▶ [ENUNCIADO]: Edita el texto sobre las relaciones con Venezuela: reescribe desde "En diciembre de" hasta "ecuatoriano Guillermo Lasso." y cambia "embajador" por "encargado de negocios".

▶ [DOCUMENTO FUENTE]:
══════

En diciembre de de 2015 el gobierno de Macri decidió intempestivamente retirar el embajador en Venezuela y romper vínculos diplomáticos con el país, uniendo los intereses argentinos con los del gobierno de Estados Unidos, por ese entonces gobernado por Donald Trump.  Ahora, Alberto Fernández como Presidente de la CELAC, se propone encaminar las relaciones diplomáticas con Venezuela. Así lo señaló este lunes ante el Presidente su par ecuatoriano Guillermo Lasso.

“Pensamos que ha llegado el momento de hablar de Venezuela, y como primer paso la Argentina quiere volver a recuperar su vínculo diplomático pleno” comentó el presidente Alberto Fernández y convocó, junto a su par de Ecuador, a “empezar hoy un programa de fraternidad en América Latina y el Caribe que nos permita volver a lograr los vínculos plenos que se fueron quebrando y que hoy definitivamente necesitamos volver a recuperar”.

“Como presidente pro témpore de la CELAC, convoco a todos los países de América Latina y el Caribe a que repensemos la situación de Venezuela, porque ha pasado un tiempo difícil y creemos que es momento de ayudarla a que en el diálogo recupere plenamente su normal funcionamiento, y no lo vamos a lograr si la dejamos sola, sin embajadores y sin nuestra atención”, expresó Fernández al brindar una declaración a la prensa junto a Lasso en el Salón Blanco de la Casa Rosada.

El mandatario argentino postuló que “América Latina necesita despegar de una vez por todas” y en ese sentido resaltó la importancia de recrear la unidad plena para que nuestros pueblos vivan mejor. “También con Arce y Boric tuve la oportunidad de hablar sobre la necesidad de aunar nuestros esfuerzos para que los acuerdos entre América Latina y el Caribe se profundicen cada vez más”, añadió.

“Compartimos una mirada común sobre lo que América Latina necesita”, dijo y remarcó la “preocupación de luchar denodadamente para terminar con la pobreza, así como el compromiso de fortalecer las democracias y la institucionalidad, también recurriendo y contando con una justicia verdaderamente republicana, independiente de todos los poderes fácticos, y de convivir bajo los supremos ideales de la vigencia de los derechos humanos”.

Por su parte, Lasso destacó que “hemos coincidido en cuanto a que la CELAC puede servir de plataforma para reconstruir esa unidad de América Latina y el Caribe para que sepamos manejar nuestras diferencias en un ambiente de diálogo que propicie hacia la prosperidad de nuestros pueblos”.

Y agregó: “Hemos hablado de democracia y de lo importante que es defender esos principios, aun cuando las consecuencias de esa defensa no nos sean convenientes, y creemos en la independencia de la Justicia también, así como en los derechos humanos de toda la sociedad”.

══════

▶ [Material de una fuente de datos]:
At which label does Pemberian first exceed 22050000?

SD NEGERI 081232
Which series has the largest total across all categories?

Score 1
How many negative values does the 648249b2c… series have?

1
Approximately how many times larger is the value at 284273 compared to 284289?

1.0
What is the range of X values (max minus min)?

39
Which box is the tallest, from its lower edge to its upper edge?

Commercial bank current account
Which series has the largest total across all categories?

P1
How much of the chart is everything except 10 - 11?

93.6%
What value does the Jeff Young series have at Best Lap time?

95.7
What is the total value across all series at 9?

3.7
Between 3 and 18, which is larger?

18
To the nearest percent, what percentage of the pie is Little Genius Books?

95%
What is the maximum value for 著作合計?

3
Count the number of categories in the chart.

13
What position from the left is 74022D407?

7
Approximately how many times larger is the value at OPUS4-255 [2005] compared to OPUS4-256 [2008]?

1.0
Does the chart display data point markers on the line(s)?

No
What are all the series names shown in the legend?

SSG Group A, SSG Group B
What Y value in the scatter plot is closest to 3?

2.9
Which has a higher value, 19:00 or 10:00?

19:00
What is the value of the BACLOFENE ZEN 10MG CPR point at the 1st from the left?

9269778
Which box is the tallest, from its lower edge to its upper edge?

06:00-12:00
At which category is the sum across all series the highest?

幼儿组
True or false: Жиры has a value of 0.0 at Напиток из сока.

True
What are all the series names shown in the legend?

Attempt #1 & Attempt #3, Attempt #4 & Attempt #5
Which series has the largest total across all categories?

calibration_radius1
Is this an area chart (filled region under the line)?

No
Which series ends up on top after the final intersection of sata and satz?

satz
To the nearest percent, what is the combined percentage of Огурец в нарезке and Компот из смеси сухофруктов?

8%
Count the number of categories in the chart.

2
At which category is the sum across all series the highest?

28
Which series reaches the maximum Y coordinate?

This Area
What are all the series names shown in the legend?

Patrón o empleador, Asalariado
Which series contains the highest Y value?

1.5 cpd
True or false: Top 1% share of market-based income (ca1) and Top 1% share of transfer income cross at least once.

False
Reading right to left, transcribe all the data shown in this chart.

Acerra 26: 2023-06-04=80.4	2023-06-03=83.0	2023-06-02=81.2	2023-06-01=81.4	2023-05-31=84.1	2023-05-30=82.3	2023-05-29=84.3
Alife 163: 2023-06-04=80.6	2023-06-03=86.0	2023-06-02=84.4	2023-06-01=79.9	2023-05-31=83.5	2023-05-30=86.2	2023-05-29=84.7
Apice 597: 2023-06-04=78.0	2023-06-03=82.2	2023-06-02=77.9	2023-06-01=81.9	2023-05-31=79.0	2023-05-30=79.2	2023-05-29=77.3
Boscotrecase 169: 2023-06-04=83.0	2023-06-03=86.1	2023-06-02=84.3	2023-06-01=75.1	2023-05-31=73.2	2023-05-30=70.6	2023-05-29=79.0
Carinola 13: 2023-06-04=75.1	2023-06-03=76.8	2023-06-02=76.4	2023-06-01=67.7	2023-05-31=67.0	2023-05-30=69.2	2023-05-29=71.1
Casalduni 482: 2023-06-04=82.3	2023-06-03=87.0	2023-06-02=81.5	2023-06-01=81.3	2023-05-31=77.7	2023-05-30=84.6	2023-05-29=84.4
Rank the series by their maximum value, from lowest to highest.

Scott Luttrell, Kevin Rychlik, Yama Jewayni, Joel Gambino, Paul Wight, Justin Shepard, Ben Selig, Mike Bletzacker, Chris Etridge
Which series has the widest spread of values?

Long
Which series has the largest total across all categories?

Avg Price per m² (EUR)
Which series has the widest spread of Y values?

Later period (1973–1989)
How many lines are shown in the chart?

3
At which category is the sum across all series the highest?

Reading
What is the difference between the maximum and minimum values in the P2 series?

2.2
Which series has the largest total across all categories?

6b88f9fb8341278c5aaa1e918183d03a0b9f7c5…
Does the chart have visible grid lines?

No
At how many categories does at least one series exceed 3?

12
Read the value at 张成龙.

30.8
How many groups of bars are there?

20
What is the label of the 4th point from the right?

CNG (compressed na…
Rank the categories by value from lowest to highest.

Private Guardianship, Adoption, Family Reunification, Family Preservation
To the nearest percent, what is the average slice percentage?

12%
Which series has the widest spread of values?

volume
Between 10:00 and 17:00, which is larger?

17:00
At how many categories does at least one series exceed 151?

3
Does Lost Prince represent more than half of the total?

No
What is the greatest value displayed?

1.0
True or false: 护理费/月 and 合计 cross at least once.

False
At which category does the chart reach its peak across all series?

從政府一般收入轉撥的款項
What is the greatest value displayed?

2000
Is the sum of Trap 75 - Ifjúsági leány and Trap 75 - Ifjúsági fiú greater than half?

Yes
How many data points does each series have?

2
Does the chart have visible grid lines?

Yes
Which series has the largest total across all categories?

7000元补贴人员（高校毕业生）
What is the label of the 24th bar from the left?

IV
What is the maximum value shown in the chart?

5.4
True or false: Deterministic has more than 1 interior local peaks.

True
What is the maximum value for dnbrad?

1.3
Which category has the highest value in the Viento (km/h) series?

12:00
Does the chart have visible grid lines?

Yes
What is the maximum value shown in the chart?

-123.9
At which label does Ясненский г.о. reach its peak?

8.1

══════

▶ [RESULTADO]:
En diciembre de de 2015 el gobierno de Macri decidió intempestivamente retirar el encargado de negocios en Venezuela y romper vínculos diplomáticos con el país, uniendo los intereses argentinos con los del gobierno de Estados Unidos, por ese entonces gobernado por Donald Trump.  Ahora, Alberto Fernández como Presidente de la CELAC, se propone encaminar las relaciones diplomáticas con Venezuela. Así lo señaló este lunes ante el Presidente su par ecuatoriano Guillermo Lasso.